Amid all the headline-grabbing antics of the U.S. presidential race, there are serious health and science policies that will need to be addressed in the coming years.
To that end, Scientific American recently asked policy experts at universities, non-profits, foundations and elsewhere about top scientific issues--what government should be doing to promote health, safety and productivity--that the candidates should be talking about, but aren’t.
Three of their answers included:
- “Superbugs:" Antibiotic-resistant infections are expected to kill more people than cancer by 2050. Yet drug companies are hesitant to invest heavily in treatments typically used for a single occurrence of an illness. Experts say Congress should fund some of the research and enact legislation to ease the financial burden of developing new drugs. Beyond that, they urge less feeding of antibiotics to cows and pigs and increased efforts to reduce infections in the first place, by promoting hand washing, for instance.

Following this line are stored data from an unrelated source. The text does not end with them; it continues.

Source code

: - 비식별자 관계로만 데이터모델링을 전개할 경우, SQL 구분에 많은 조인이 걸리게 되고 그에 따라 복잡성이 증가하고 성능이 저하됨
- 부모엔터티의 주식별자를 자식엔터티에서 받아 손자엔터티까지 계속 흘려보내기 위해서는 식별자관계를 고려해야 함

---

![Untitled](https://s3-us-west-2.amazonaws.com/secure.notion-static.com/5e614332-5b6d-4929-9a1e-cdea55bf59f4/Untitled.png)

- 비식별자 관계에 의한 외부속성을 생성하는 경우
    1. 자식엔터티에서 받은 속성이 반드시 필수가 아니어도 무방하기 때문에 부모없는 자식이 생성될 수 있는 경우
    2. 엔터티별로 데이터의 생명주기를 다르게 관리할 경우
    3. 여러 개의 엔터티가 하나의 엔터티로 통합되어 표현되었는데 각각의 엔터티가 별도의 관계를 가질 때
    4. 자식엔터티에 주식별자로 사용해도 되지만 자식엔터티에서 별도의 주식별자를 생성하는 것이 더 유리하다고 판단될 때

- Continued examination of the right to die: For now, assisted suicide is left up to the states, but the polarizing debate raises religious and ethical questions about who should have authority to decide. For instance, earlier this year, a group of doctors filed a lawsuit to overturn a California law that allows physicians to prescribe medications to terminally-ill patients who want to end their lives.
- Obesity: While experts say there is no single way to reduce obesity, some state and city efforts to promote exercise and healthy eating habits have been shown to work. Anthem Blue Cross recently announced an effort with a California medical group and a healthcare mobile app developer to see whether one-on-one coaching, family education and an app to track it all can help curb childhood obesity. Still, many feel doctors need better education on obesity.
The article touched on other topics, as well, including the potential use of biotechnology to make guns safer, and an increased focus on technology education standards by the government. The latter, according to the article, could help produce more homegrown scientists and engineers.